• Data entries:

• • • • • • •

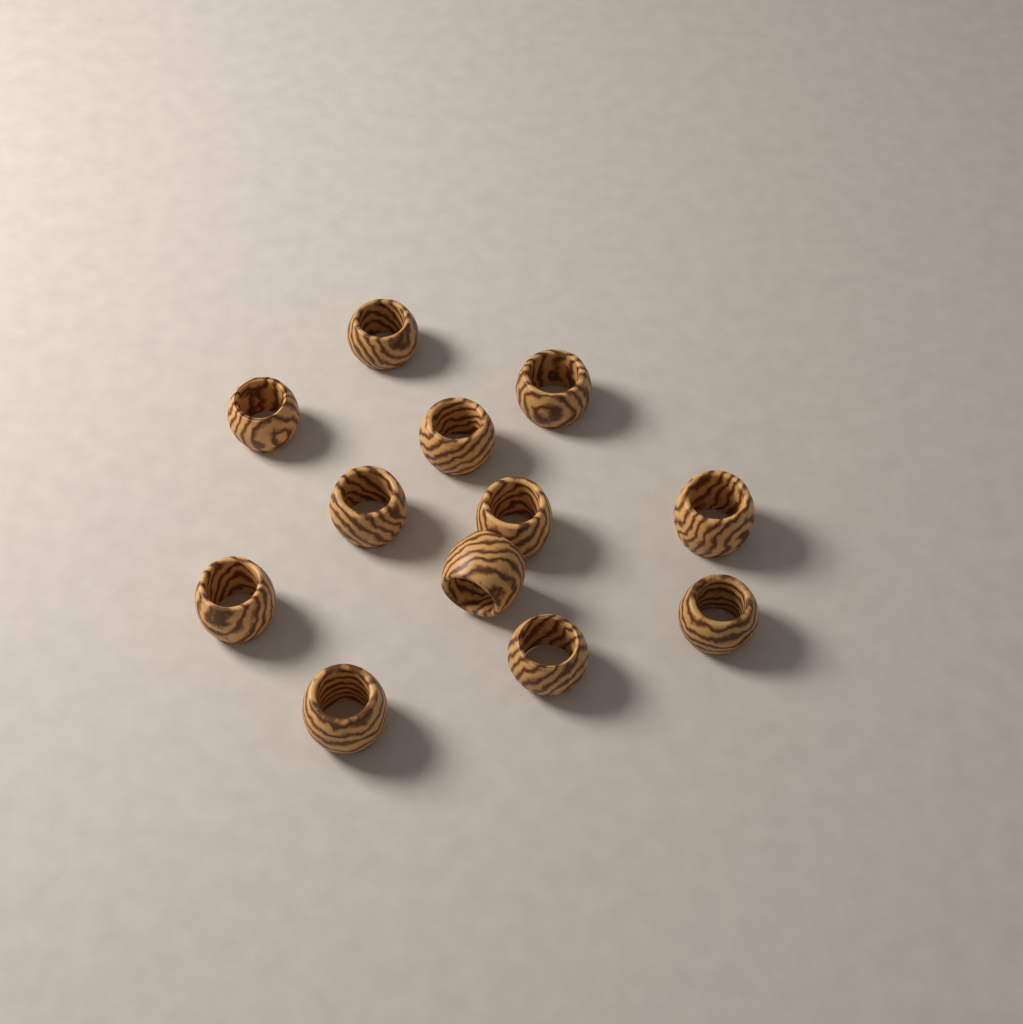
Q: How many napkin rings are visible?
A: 12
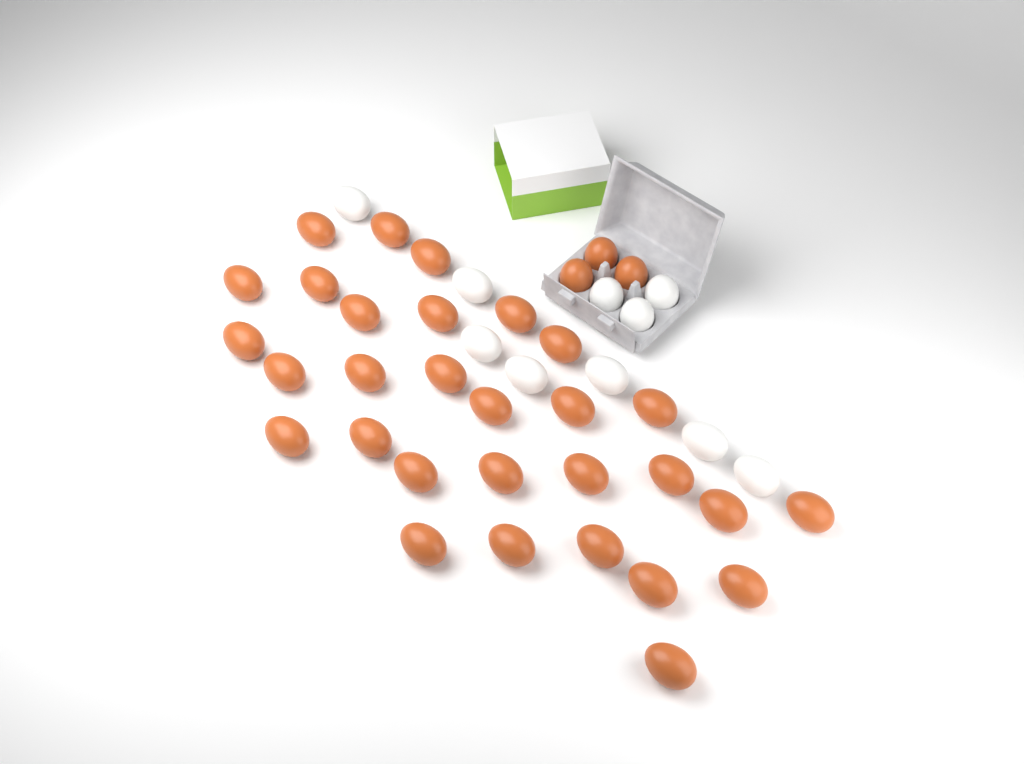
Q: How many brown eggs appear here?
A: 33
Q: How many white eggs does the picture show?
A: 10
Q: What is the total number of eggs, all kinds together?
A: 43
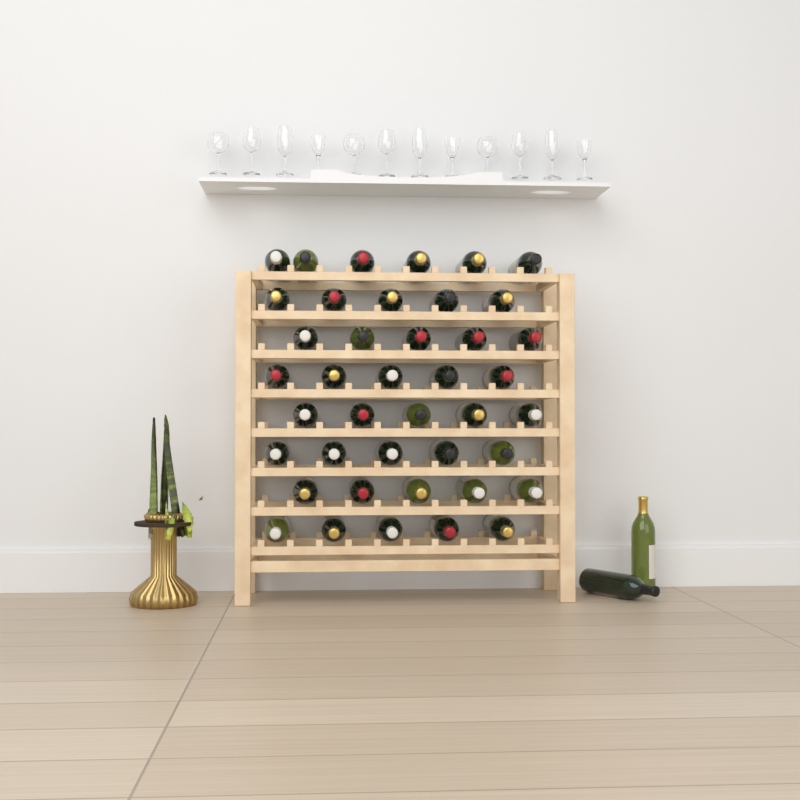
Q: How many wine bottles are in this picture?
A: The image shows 43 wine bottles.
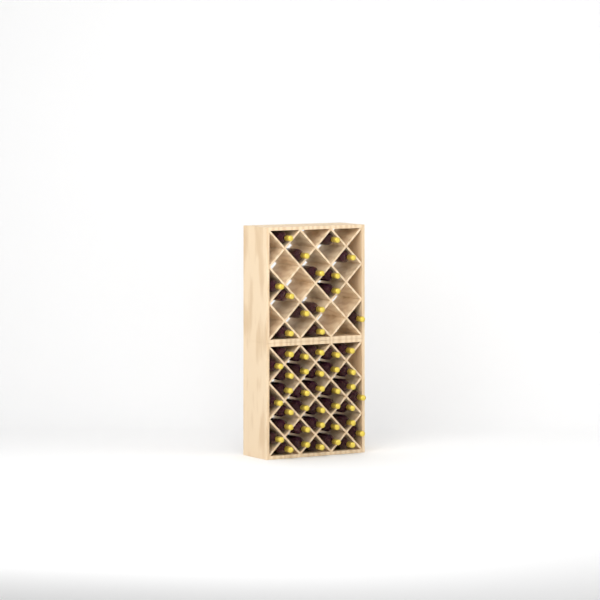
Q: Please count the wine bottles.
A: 49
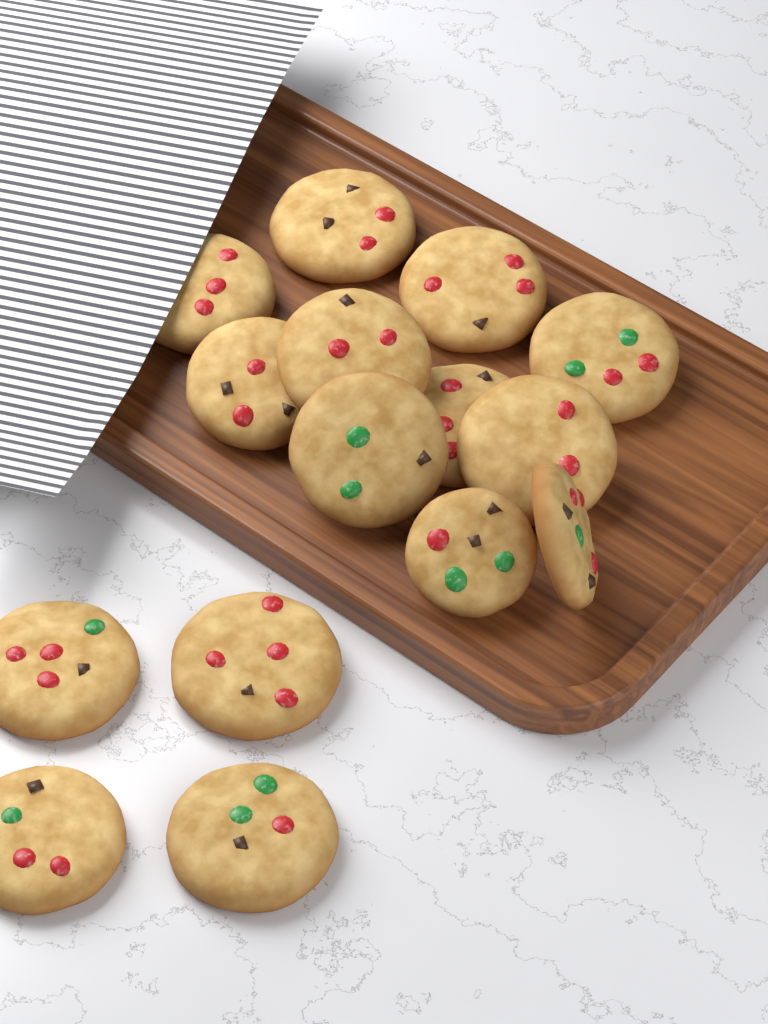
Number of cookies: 15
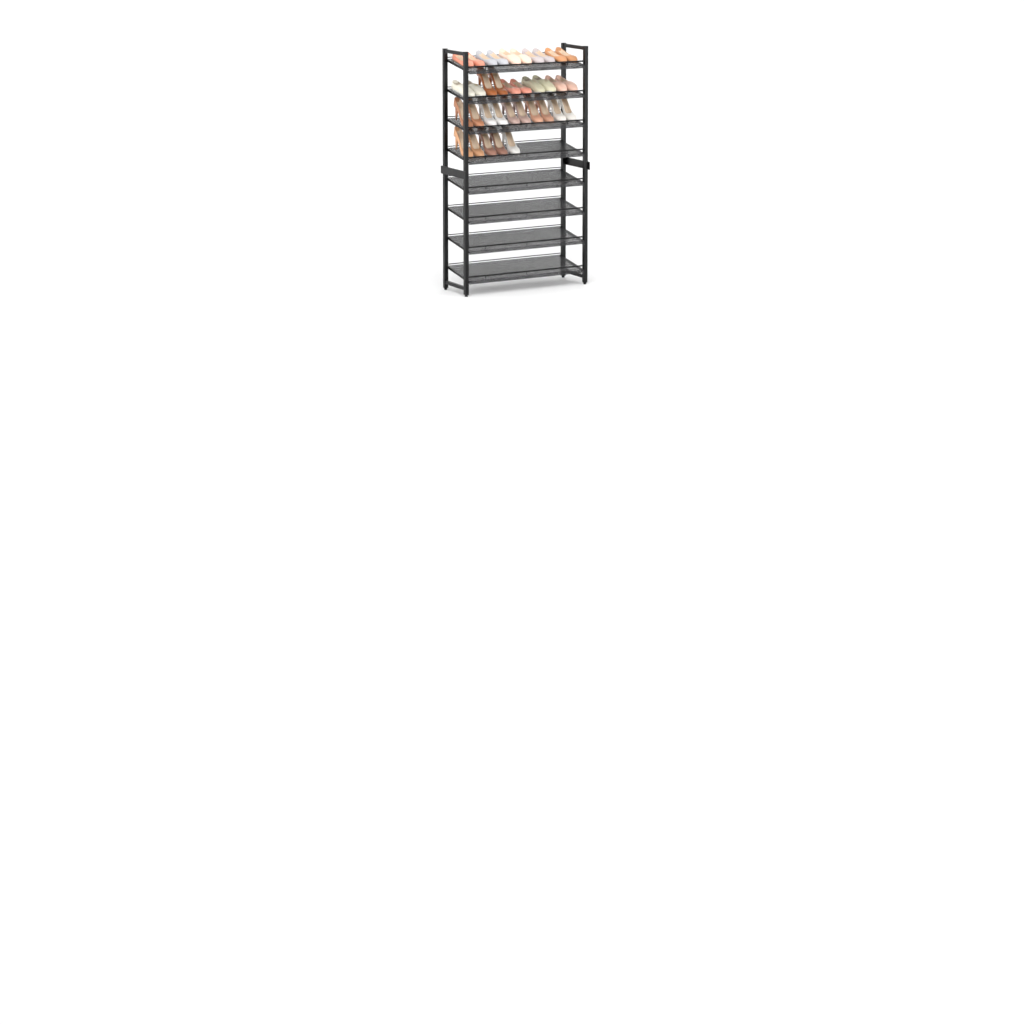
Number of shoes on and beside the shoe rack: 35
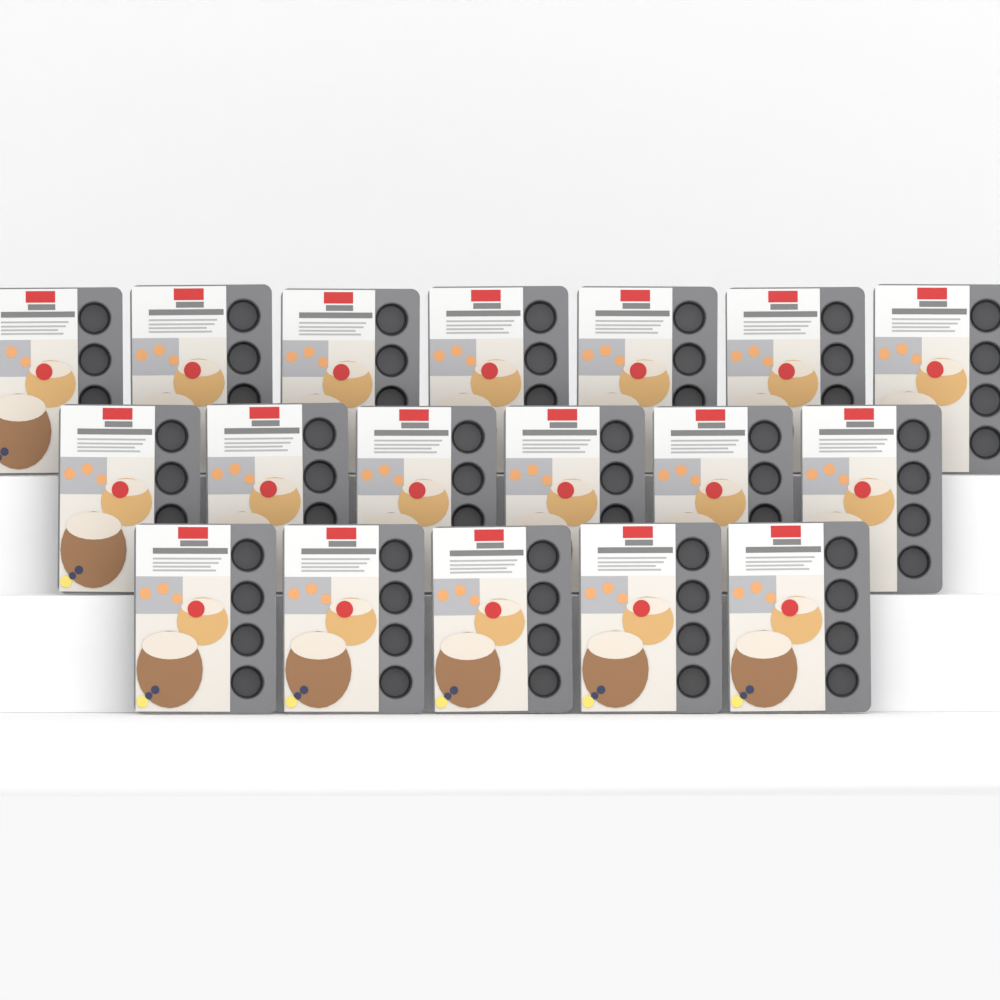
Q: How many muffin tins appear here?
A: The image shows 18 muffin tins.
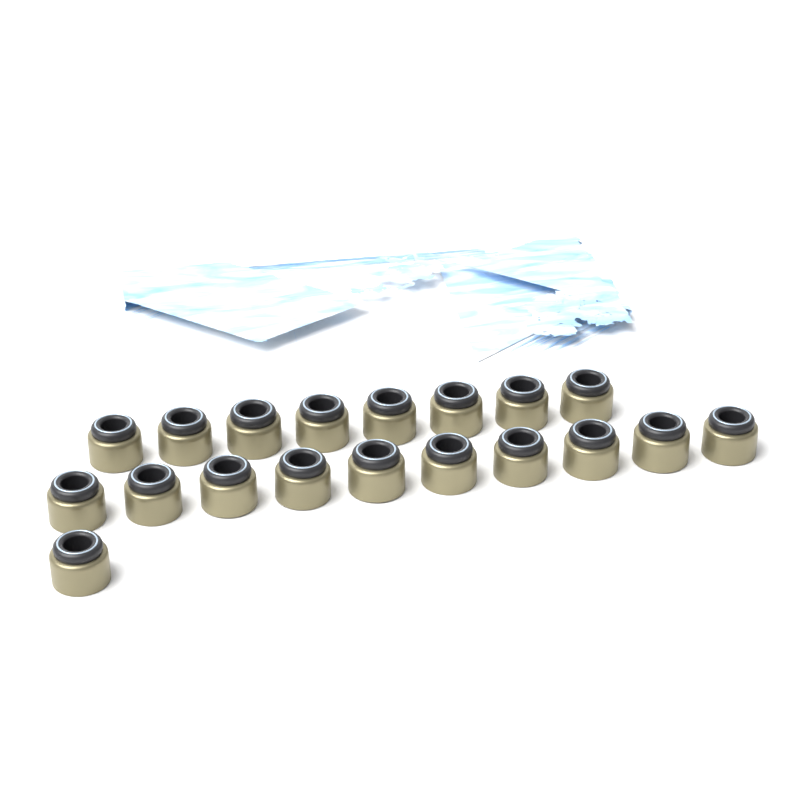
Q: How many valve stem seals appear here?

• • • • • • •

• Your objective: Copy out every line of the records above word for word, leaving the pictures out.

• Full solution:
Q: How many napkin rings are visible?
A: 12
Q: How many brown eggs appear here?
A: 33
Q: How many white eggs does the picture show?
A: 10
Q: What is the total number of eggs, all kinds together?
A: 43
Q: How many wine bottles are in this picture?
A: The image shows 43 wine bottles.
Q: Please count the wine bottles.
A: 49
Number of cookies: 15
Number of shoes on and beside the shoe rack: 35
Q: How many muffin tins appear here?
A: The image shows 18 muffin tins.
Q: How many valve stem seals appear here?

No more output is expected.